Personally, I completely prefer Hidden Valley packets to the bottles. I think the bottles are flavorless and boring! Now if I could only figure out a way to make mixing the mayo easier without those old ranch making tupperware things we had in the early 80s (with the little wheel inside the lid with the pour spout).
It is frustrating to me to see everyone freak out about MSG. Scientific research has not been able to slow down the urban-myth scare regarding this flavor additive. A very small portion of people may have a sensitivity to it, but I suspect you'd know if you did.

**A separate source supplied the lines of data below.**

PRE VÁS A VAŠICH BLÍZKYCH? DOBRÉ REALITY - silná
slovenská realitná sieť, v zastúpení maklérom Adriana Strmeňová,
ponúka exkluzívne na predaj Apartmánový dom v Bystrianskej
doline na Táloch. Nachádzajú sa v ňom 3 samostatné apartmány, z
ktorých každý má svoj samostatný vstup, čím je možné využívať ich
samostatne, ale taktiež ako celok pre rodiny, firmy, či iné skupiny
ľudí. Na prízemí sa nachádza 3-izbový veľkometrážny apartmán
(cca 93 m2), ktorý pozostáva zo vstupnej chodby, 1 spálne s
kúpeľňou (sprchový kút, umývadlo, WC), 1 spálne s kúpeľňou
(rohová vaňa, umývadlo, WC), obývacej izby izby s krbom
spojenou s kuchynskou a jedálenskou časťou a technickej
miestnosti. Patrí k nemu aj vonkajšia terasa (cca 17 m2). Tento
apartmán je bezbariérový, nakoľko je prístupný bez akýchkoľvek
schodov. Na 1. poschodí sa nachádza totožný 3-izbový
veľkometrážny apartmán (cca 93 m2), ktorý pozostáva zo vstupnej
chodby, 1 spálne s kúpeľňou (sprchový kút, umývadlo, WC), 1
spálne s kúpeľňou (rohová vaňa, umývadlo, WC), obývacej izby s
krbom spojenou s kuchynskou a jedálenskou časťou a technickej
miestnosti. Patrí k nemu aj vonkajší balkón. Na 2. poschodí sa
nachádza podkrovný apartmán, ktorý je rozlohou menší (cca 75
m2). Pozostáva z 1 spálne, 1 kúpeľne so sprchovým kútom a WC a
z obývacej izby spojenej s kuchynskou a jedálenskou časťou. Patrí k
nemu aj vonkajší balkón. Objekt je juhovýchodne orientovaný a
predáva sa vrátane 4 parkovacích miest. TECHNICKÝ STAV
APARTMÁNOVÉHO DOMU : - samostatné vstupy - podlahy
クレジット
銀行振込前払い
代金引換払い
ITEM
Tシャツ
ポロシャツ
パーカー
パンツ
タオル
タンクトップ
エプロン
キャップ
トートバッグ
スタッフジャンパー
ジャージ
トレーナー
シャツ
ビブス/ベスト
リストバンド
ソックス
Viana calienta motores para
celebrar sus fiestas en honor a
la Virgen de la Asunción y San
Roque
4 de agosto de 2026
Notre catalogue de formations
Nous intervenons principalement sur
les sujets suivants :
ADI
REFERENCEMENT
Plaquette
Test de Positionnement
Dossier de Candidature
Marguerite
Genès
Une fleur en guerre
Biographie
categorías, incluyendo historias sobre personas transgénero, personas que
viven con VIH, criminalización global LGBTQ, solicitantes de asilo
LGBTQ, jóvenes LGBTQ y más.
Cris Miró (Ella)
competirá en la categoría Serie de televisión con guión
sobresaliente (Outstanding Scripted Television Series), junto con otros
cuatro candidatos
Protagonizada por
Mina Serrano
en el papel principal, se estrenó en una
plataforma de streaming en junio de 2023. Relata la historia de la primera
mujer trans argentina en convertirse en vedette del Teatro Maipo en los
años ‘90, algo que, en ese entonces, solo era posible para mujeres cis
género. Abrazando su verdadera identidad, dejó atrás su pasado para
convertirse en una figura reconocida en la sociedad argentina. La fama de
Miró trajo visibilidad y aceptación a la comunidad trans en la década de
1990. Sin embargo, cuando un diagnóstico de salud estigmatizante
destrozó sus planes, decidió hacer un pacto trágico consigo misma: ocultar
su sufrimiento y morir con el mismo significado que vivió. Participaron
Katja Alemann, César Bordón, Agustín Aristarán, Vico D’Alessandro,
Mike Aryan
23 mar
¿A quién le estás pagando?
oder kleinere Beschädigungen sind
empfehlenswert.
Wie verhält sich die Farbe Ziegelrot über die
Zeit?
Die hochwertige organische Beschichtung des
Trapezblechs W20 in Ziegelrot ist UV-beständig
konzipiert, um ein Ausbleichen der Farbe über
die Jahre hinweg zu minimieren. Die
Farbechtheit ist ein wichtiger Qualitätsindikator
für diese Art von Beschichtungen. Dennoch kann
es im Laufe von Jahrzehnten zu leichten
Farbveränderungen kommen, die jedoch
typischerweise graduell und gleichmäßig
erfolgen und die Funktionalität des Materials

MSG is used all over the place in American foods too (not just Chinese).
from Wikipedia showing where MSG is used:
* most canned soups of the US food industry like Campbell's (except the low sodium varieties)
* most beef and chicken stocks of the US food industry like Swanson's (except the low sodium varieties)
* most flavored potato chip products of the US food industry
* many other snack foods
* many frozen dinners
* almost all US-originated fast foods
* instant meals such as the seasoning mixtures for instant noodles
I don't see people keeling over from Cambells and chicken stock.
again from wikipedia:
In 1959, the FDA classified MSG as a "generally recognized as safe", or GRAS, substance. This action stemmed from the 1958 Food Additives Amendment to the Federal Food, Drug, and Cosmetic Act, which required premarket approval for new food additives and led the FDA to promulgate regulations listing substances, such as MSG, which have a history of safe use or are otherwise GRAS. Since 1970, FDA has sponsored extensive reviews on the safety of MSG, other glutamates and hydrolyzed proteins, as part of an ongoing review of safety data on GRAS substances used in processed foods. One such review was by the Federation of American Societies for Experimental Biology (FASEB) Select Committee on GRAS Substances. In 1980, the committee concluded that MSG was safe at current levels of use but recommended additional evaluation to determine MSG's safety at significantly higher levels of consumption. Additional reports attempted to look at this. In 1986, FDA's Advisory Committee on Hypersensitivity to Food Constituents concluded that MSG poses no threat to the general public but that reactions of brief duration might occur in some people. Other reports have given the following findings:
* The 1987 Joint Expert Committee on Food Additives of the United Nations Food and Agriculture Organization and the World Health Organization placed MSG in the safest category of food ingredients.
* A 1991 report by the European Community's (EC) Scientific Committee for Foods reaffirmed MSG's safety and classified its "acceptable daily intake" as "not specified", the most favourable designation for a food ingredient. In addition, the EC Committee said, "Infants, including prematures, have been shown to metabolize glutamate as efficiently as adults and therefore do not display any special susceptibility to elevated oral intakes of glutamate."
* A 1992 report from the Council on Scientific Affairs of the American Medical Association stated that glutamate in any form has not been shown to be a "significant health hazard".
So folks, you are probably already eating more glutamate than you realize, with it just labelled differently. A little bit in some food here and there is not going to hurt most people, and it makes the food taste better!